About 60% of the proposals selected in FY21 resulted from four NLRAs targeting ISS National Lab strategic focus areas. Two NLRAs were focused on in-space production applications—one in advanced manufacturing and materials (4 selected projects) and the other in tissue engineering and biomanufacturing (3 selected projects). An additional NLRA was centered on technology advancement and applied research (9 selected projects) and another focused on digital engagement and higher education (9 selected projects).
The multiyear, multiproject collaboration between CASIS and NSF continued this year, leveraging the ISS National Lab to advance fundamental research in both the physical and life sciences. In FY21, 11 projects were selected through NSF/CASIS joint solicitations in the biomedical area of tissue engineering and the physical sciences area of transport phenomena.
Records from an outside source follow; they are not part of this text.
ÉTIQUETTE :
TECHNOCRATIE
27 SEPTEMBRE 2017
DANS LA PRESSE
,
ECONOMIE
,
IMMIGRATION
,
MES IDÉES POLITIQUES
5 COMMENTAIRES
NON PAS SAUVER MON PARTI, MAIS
In FY21, the trend of significant cost-sharing for newly selected projects continued. This year, CASIS funding was matched at a ratio of 1:10 by committed funding from non-NASA, third-party entities and the selected institutions themselves. To date, more than $240 million in external, non-NASA funds have been committed in support of specific ISS National-Lab sponsored R&D projects. This year also set a new record, with more than 85% of the total costs for newly selected projects externally funded. Furthermore, almost half of the projects selected this year were to academic organizations that found creative funding streams to fund their ISS National Lab-sponsored R&D.